The boss had pity on me. I thanked him and apologized for being an hour late.
“Well, according to your paper, you’re right on time… just make sure to arrive before six on your remaining days.”
I was shown to the employee facilities and offices across the street and the mops, brooms and cleaners. I’ve done this before. Only the floors and walls are a heck of a lot cleaner than Skid Row. Eric, the guy I first met, reminded me of the rules which included not having a cell phone on the premises.
“A while back one of the workers called someone in his gang and they had a shooting here.”
He didn’t need to explain further. We were in East L.A. after all.
“You might just work here in the facilities… they normally keep one female behind to clean. If there’s more than one female the rest of them gotta go pick trash, but it’s easy. You don’ gotta do nothing wichyor hands. They give you tools to pick stuff up. Is not hard. You’ll do these five days in jor sleep.”
And this was the part of the sentence the judge said would be really hard for me.
Cleaning the staff offices was easy, simple work.

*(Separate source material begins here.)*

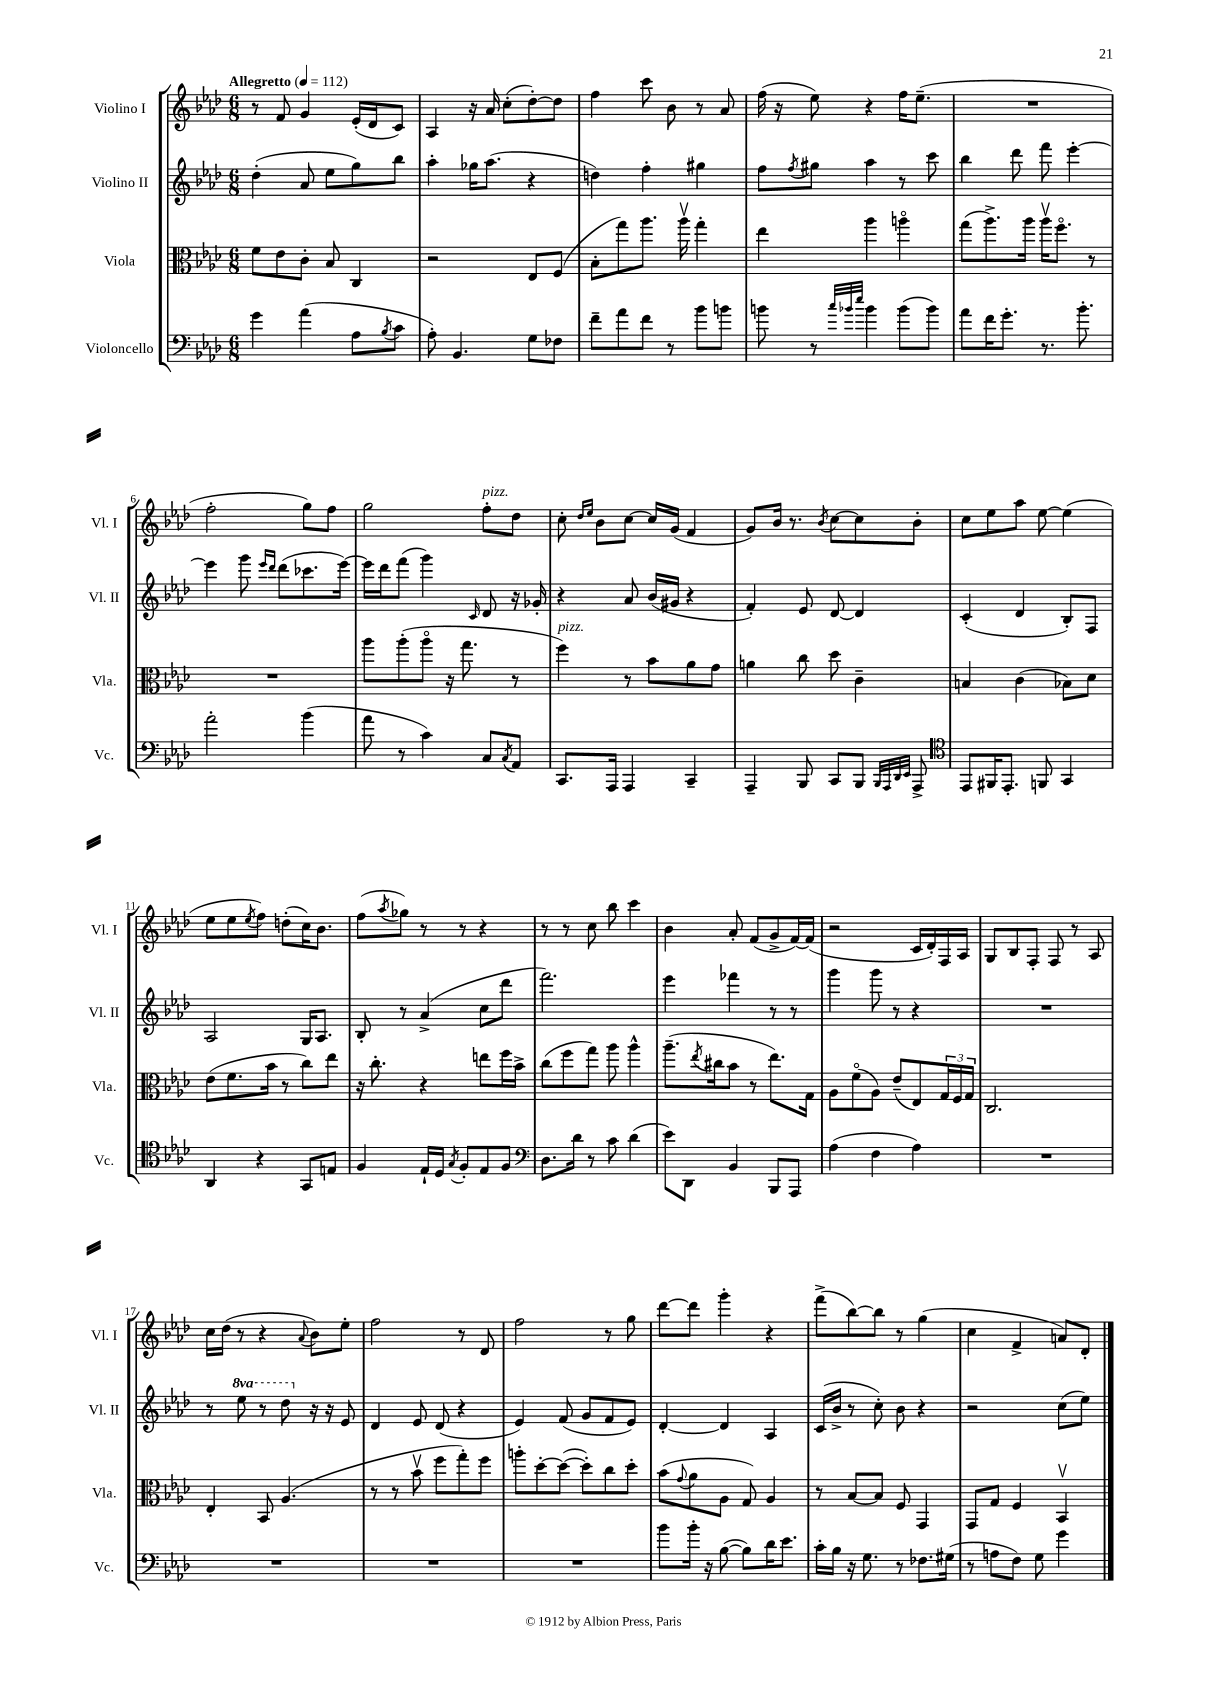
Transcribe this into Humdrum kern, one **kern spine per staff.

The boss even came out and chatted with me for a bit about how life in the fifties was better than now. I agreed, even though I wasn’t alive in the fifties.
The men let me sign out first since I was a “female.” I was, actually, the only woman I saw all day. I wonder if a we women would treat a man with the same kind of preference if he ventured into a mostly female profession. Like, if an obstetrician worked with all midwives. Oh, wait a minute… question answered. I hung my head in shame for treating the obstetrician I worked with in a patronizing manner. Need to make amends there.